March 2024: Meet the Artists
Ana Silva, Kevork Mourad and Liz Cohen
Ana Silva
Ana Silva's creativity is expressed by the plurality of her materials. Canvas, wood, metal, acrylic, or fabric are materials that surround her and the forms of her art. During her walks in the markets of Luanda, she distorts the primary use of raffia bags or other doilies into memory work, taking them from abandoned objects to relived objects: “I cannot separate my work from my experience in Angola, at a time when access to materials was difficult as a result of the war of independence and the civil war. My creativity was born from the exploration of my immediate environment. This experience had a major impact on my way of working, and my life more generally,” she said. From all her various techniques (painting, drawing, collage, oxidation of metal), she primarily sews together lace with African fabrics and colors.
Her work has been exhibited in numerous galleries such as Galeria Magnin-A, Matos Ferreira, Lisbon, and This is Not a White Cube, Luanda.
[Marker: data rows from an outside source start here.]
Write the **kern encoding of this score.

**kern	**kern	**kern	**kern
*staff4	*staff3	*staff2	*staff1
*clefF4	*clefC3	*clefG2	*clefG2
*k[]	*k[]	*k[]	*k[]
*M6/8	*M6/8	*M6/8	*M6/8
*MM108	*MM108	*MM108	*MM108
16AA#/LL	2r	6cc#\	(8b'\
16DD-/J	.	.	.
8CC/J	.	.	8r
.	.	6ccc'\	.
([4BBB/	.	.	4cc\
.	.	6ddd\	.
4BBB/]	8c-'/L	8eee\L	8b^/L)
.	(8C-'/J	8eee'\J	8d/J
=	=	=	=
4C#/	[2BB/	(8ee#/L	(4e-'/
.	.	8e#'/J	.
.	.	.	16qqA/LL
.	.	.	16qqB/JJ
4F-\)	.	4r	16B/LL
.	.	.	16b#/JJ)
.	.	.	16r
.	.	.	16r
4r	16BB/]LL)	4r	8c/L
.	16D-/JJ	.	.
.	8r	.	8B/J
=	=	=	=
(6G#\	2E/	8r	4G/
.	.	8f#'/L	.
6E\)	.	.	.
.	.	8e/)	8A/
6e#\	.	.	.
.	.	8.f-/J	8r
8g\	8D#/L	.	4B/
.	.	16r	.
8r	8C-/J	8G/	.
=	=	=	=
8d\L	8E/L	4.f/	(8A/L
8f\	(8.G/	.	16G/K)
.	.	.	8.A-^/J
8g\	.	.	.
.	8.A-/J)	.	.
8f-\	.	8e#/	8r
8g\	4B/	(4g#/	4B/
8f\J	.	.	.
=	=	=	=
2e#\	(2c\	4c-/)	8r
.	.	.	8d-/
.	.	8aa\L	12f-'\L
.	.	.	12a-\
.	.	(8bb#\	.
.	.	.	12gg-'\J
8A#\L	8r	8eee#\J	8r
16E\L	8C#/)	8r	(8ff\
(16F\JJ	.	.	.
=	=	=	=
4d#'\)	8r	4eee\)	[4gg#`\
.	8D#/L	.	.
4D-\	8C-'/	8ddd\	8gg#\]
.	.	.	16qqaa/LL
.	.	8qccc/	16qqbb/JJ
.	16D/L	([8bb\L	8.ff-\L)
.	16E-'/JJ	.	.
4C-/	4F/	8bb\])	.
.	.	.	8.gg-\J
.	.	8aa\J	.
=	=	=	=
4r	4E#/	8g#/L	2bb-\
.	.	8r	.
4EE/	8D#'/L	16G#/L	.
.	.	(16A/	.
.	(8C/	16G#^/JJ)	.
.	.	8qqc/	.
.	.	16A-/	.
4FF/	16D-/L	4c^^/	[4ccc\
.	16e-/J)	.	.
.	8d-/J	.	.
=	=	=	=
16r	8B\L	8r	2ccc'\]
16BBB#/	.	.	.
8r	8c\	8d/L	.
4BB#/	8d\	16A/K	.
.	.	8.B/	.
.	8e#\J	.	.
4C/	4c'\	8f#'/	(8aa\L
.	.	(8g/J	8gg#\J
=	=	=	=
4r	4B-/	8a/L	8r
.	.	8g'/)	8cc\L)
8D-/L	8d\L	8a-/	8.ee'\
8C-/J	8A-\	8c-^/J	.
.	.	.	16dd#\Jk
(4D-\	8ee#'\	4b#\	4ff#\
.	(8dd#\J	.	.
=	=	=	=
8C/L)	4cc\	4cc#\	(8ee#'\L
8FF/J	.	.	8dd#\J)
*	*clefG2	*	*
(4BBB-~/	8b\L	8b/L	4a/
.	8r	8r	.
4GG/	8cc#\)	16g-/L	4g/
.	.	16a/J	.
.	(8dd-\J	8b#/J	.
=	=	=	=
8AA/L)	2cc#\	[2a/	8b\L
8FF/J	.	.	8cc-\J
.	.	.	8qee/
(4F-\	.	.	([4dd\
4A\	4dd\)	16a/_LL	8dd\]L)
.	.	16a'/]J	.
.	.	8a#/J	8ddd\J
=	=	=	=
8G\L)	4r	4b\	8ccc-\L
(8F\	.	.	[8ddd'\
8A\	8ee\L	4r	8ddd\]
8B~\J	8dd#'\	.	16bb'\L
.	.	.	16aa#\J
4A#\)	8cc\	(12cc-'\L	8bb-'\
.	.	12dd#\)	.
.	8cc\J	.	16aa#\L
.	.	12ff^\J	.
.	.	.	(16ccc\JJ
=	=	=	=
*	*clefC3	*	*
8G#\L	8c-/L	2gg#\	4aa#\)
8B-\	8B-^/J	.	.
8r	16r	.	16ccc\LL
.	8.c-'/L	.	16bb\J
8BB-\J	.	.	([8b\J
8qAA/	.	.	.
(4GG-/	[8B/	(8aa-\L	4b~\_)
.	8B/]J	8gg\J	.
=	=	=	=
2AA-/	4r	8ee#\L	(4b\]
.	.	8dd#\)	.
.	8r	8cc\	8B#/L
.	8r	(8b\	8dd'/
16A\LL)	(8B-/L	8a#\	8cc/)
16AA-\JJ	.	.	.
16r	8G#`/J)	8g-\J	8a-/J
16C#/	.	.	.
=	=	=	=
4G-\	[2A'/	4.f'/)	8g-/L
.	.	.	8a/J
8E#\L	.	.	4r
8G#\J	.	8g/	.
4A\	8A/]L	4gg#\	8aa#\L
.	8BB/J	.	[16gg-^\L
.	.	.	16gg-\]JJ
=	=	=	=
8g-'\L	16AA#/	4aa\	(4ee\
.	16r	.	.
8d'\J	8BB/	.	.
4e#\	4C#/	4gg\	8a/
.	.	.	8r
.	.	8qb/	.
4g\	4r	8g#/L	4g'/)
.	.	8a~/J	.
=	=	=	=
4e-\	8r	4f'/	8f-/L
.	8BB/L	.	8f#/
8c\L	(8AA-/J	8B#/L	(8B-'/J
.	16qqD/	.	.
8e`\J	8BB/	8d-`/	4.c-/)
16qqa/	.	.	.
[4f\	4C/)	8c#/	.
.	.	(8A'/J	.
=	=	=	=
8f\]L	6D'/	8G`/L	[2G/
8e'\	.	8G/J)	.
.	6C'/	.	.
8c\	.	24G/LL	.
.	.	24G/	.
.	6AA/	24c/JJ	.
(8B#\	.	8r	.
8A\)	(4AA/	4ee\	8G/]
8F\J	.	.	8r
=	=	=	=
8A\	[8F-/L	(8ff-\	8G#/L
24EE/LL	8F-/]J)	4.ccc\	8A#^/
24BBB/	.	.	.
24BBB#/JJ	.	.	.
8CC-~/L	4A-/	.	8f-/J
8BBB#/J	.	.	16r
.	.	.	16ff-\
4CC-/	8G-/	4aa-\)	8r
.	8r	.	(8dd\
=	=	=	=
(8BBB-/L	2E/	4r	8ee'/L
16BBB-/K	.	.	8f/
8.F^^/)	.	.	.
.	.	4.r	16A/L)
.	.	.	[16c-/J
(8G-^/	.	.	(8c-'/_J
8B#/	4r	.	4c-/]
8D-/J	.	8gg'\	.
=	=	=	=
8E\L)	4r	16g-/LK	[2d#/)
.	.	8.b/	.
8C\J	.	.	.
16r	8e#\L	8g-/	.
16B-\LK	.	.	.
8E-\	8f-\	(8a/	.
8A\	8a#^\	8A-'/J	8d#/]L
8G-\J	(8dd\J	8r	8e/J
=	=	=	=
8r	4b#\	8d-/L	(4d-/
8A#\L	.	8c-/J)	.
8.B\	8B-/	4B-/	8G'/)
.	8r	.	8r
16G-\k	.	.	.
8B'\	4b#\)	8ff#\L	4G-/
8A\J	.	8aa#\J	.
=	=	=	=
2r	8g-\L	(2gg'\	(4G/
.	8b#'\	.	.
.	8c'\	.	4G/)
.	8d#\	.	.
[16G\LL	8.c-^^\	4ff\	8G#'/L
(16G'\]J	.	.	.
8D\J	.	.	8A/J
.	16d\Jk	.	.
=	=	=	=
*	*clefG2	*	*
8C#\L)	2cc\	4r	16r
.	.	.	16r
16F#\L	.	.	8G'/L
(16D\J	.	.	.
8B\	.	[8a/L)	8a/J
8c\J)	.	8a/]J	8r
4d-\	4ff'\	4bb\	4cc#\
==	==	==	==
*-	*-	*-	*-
In 2019, she gained international recognition when she was selected for the group exhibition Filam(a)nt at Blachere Foundation in Apt, France, along with El Anatsui; Kyle Meyer; Marion Boehm; Abdoulaye Konate; and Hassan Musa. She was selected as a 2019 artist-in-residence by AFRICANA Art Foundation project in New York City, 2020 artist-in-residence by the Musée d’Art Moderne de la Ville de Paris, and exhibited at the Embassy of Portugal in Angola. She lives and works between Portugal and Angola.
Kevork Mourad
Kevork Mourad deals with an art form in which a work is often a time-stamp, a moment chronologically fixed. In his layered pieces, when you look straight on, you experience one moment in time, but by shifting yourself a step and therefore shifting your perspective on the piece, you experience a different work, as if it were a different moment in a musical line. His work has been informed not only by the art and artifacts of his culture, but by the curving eastern melodies that have filled his ears. In the part of the world that most inspires his work—the part of the world that was Mesopotamia—time has not dealt kindly with artifacts. The descendant of Armenian refugees to Syria, both the Arabic and the Armenian cultures influence his work. Though his pieces are imaginary, they are highly informed by the crafts and art forms of his heritage—calligraphy, blacksmith work, ancient carvings—and he seeks to contribute to the idea of preserving historic artifacts through his work.
Kevork’s work has been exhibited at Studio La Cittá in Verona, Italy, at Kuchling Galerie in Berlin, Germany and at Galerie Tanit in Beirut, Lebanon. Kevork’s residency is a partnership with the Human Rights Foundation as part of its Art in Protest residency program. He is currently based in New York.
Liz Cohen
Liz Cohen is a photographer and performance artist whose decades-long career focuses largely on the intersections of immigration, industry, labor and women’s representation in popular media. Cohen is perhaps best known for her BODYWORK project, in which she simultaneously transformed a dilapidated East German Trabant into an American El Camino lowrider while inhabiting a new identity herself as a car customizer and bikini model. Through this immersive series, Cohen produced a profoundly influential body of work which challenges American cultural norms as they pertain to the eroticization of the automobile industry as well as the challenging role of women’s bodies in that space. Cohen’s most recent series, BODY MAGIC (2020), sees the artist further explore similar themes. In black and white photographs, Cohen poses with the iconic lowrider model Dazza Del Rio in images which make reference to Robert Mapplethorpe’s photographs of the bodybuilder Lisa Lyon.
The artist’s work is currently included in the landmark exhibition, With Eyes Opened: Cranbrook Academy of Art Since 1932, at the Cranbrook Art Museum, Bloomfield Hills (MI) until September, with an accompanying catalogue. In early 2021, Cohen was the subject of a survey retrospective, Body/Magic, at the Arizona State University Art Museum, Tempe (AZ).